◆ TASK STATEMENT: Every line between the top of the data below and the line with "Section 258(1)(c) states", both ends included, must be retyped exactly.

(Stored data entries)
<<<<

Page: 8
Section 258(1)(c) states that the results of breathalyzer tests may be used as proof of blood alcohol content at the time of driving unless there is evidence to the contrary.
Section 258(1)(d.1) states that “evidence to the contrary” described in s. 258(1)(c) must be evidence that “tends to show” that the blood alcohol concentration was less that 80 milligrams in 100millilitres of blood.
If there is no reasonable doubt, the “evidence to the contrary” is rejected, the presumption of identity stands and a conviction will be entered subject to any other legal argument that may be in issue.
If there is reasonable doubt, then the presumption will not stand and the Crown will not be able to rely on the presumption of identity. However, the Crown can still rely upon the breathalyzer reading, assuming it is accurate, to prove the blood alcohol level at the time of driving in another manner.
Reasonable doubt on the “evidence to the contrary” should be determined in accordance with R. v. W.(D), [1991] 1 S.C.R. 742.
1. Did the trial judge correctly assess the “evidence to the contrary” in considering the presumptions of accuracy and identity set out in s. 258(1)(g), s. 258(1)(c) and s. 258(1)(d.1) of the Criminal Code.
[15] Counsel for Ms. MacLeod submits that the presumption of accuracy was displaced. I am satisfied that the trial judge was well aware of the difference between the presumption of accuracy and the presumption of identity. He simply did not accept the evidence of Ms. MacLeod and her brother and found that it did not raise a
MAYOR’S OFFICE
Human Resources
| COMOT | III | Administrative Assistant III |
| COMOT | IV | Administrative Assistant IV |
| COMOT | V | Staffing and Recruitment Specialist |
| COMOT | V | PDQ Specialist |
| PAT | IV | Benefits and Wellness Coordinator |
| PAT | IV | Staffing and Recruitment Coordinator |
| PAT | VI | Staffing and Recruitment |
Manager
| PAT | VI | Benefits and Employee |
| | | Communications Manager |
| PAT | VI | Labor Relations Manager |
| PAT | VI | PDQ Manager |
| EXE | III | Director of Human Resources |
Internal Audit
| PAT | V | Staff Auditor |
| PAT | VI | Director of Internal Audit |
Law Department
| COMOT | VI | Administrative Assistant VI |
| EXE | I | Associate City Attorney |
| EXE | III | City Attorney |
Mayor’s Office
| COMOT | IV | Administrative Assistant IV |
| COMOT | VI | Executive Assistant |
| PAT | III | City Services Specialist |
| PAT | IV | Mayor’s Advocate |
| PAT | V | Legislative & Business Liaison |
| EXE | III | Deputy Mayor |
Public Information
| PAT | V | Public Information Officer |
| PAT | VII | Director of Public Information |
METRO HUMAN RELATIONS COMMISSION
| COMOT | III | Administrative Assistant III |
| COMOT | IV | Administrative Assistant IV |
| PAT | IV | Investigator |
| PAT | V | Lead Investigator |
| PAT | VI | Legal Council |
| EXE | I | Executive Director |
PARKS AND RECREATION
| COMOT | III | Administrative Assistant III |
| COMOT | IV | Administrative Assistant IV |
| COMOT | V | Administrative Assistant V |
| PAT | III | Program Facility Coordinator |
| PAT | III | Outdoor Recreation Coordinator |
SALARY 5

>>>>

◆ EXERCISE ANSWER:
Page: 8
Section 258(1)(c) states that the results of breathalyzer tests may be used as proof of blood alcohol content at the time of driving unless there is evidence to the contrary.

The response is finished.